## 本文
────────────────────────────────────────
2. 次に、眠れない状態を放置していませんか?

 ある会社で社員全員との面接の依頼があったので面接してみました。内容としては、強いストレスを感じていないか?また、そのストレスの原因は?実際に困っている症状は?と色々と聞いてみたのですが、ストレスのために眠れない状態になっている場合は、すぐに人事的に対応してもらいましたが、ストレスがそれ程ないのに眠れないと言う人が1割強いたことは意外でした。

 聞いてみると、中学生・高校生の頃から寝入りが悪い人って結構いらっしゃるようです。私自身を振り返っても、小学生の頃からたまに眠れないことがあり、家族が寝静まった後でも一人だけ起きていたり、中学生の頃になると眠れないので小説を読み出し、高校生の頃になると午前2時頃まで参考書や小説を読んでいたりと結構な量の読書が出来ました。読書をしながらの寝落ちが習慣化されていました。

 それで、眠れていない社員さんと話をしてみて思ったのが、眠れないという状態を病気だと思っていないということです。

 睡眠が取れていないということは病気です。早く直しましょう。

 眠れない社員がいれば、一応、次のこと
  1. 運動をする。ただし、寝る2時間前には終える。
  2. お風呂に入る。
  3. 太陽を浴びる。
に取り組むようにアドバイスします。

 それでも眠れなくて困っている場合は、睡眠外来の受診を勧めています。

3. 最後に、眠っているはずなのに昼間眠くて困っていませんか?(また、眠れない病気について)

 寝入りにも問題は無く、睡眠時間も十分あり、朝まで起きることはないけれども、朝から眠い、疲れが取れていないという人はいませんか?また、眠りを妨げる代表的な病気は3つです。
  1. 睡眠時無呼吸症候群 → 睡眠不足の自覚がない
  2. 周期性四肢運動障害、レストレスレック症候群 → 中途覚醒
  3. むずむず脚症候群 → 入眠障害
順に説明しましょう。

 1.睡眠時無呼吸症候群とは、睡眠が深くなると身体全身の力が抜けるのに伴い、舌根に力が入らなくなり舌根が重力により落ちて気管を塞いで呼吸が出来なくなるというものです。呼吸が出来なくなると意識は戻らないまでも睡眠状態は浅くなり舌根が戻ります。そして、再び睡眠が深くなり舌根が落ちて気道を塞ぐということを繰り返します。
────────────────────────────────────────
## 練習問題
1. 睡眠についての本文のうち、「睡眠が取れていないということは病気です。早く直しましょう。」から始まり「げる代表的な病気は3つです。」までの部分を、一字一句変えずに書き写してください。
2. 睡眠についての本文で、眠れない社員に取り組むようアドバイスしていることは何ですか?すべて挙げてください。
3. 次の(a)〜(c)は睡眠についての本文の内容と合っていますか?それぞれ「はい」か「いいえ」で答え、判断の根拠となる本文の言葉をそのまま引用してください。
(a) 面接では、ストレスがそれ程ないのに眠れないと言う人が1割強いた。
(b) 筆者は高校生の頃、午前0時頃まで読書をしていた。
(c) むずむず脚症候群は中途覚醒と結びつけられている。
エントリーは本文の内容とは関係がありません。
────────────────────────────────────────
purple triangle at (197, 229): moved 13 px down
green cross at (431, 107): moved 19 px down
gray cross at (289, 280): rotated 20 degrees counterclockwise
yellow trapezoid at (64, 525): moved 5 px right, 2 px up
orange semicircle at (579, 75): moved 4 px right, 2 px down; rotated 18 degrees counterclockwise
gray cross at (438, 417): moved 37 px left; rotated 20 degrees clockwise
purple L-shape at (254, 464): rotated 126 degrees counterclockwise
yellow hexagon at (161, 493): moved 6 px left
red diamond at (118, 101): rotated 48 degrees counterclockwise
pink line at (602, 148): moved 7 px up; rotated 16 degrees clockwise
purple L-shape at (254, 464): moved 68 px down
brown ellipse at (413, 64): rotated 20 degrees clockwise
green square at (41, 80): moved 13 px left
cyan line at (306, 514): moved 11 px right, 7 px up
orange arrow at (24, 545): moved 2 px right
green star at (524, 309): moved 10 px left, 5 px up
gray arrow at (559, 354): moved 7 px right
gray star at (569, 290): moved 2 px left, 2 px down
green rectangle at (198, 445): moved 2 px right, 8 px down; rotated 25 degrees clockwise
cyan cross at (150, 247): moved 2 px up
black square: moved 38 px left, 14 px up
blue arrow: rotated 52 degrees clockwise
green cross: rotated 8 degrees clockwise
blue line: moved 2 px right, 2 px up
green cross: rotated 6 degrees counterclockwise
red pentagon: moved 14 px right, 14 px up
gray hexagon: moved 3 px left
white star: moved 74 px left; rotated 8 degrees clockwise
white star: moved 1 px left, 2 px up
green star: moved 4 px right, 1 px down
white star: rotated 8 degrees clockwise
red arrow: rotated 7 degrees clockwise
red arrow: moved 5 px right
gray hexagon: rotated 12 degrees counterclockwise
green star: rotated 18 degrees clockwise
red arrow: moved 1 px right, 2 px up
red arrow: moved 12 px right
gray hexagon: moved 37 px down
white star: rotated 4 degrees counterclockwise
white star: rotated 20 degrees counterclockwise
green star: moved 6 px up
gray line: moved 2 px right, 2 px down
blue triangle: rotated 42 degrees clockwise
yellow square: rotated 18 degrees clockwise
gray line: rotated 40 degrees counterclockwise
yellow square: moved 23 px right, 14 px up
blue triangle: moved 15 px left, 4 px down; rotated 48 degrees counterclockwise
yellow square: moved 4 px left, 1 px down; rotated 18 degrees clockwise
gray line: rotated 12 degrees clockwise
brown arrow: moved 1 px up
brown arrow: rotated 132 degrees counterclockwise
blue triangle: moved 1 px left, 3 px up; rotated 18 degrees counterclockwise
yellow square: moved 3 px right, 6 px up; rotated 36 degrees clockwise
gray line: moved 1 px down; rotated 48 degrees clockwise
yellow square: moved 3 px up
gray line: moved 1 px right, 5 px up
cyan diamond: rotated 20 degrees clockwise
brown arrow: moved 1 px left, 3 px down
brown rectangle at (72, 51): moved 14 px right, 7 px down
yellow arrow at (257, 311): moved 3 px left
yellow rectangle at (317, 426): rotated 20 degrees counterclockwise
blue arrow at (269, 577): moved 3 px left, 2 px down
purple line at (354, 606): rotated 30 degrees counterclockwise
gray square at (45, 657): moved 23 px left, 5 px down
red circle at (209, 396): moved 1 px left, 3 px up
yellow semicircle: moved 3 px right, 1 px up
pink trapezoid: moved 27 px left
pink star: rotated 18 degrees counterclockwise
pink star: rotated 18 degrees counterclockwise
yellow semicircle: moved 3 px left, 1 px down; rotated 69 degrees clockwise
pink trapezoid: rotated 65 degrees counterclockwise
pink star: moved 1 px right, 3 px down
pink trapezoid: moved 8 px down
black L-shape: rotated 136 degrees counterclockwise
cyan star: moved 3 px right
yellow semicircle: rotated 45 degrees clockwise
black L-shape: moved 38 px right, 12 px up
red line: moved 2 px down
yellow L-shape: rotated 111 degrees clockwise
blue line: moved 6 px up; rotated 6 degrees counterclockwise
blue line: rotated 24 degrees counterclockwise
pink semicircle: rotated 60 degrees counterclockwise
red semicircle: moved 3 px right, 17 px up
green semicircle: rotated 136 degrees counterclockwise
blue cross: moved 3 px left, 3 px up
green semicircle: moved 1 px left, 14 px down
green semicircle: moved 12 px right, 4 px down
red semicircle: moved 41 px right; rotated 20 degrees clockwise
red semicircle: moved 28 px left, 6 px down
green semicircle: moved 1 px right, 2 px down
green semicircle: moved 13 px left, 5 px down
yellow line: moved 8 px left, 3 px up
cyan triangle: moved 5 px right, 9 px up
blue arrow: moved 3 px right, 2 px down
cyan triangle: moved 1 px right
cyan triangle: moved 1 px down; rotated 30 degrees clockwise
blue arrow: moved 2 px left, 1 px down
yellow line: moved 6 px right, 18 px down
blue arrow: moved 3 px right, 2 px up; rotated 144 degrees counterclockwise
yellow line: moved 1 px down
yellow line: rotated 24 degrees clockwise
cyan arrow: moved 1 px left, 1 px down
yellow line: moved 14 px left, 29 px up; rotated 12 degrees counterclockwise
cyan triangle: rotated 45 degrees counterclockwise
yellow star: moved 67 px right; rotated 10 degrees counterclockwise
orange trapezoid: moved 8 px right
────────────────────────────────────────
## 解答
1.
睡眠が取れていないということは病気です。早く直しましょう。

 眠れない社員がいれば、一応、次のこと
  1. 運動をする。ただし、寝る2時間前には終える。
  2. お風呂に入る。
  3. 太陽を浴びる。
に取り組むようにアドバイスします。

 それでも眠れなくて困っている場合は、睡眠外来の受診を勧めています。

3. 最後に、眠っているはずなのに昼間眠くて困っていませんか?(また、眠れない病気について)

 寝入りにも問題は無く、睡眠時間も十分あり、朝まで起きることはないけれども、朝から眠い、疲れが取れていないという人はいませんか?また、眠りを妨げる代表的な病気は3つです。

2.
・運動をする(ただし、寝る2時間前には終える)
・お風呂に入る
・太陽を浴びる

3.
(a) はい:「ストレスがそれ程ないのに眠れないと言う人が1割強いたことは意外でした」
(b) いいえ:「高校生の頃になると午前2時頃まで参考書や小説を読んでいたり」
(c) いいえ:「むずむず脚症候群 → 入眠障害」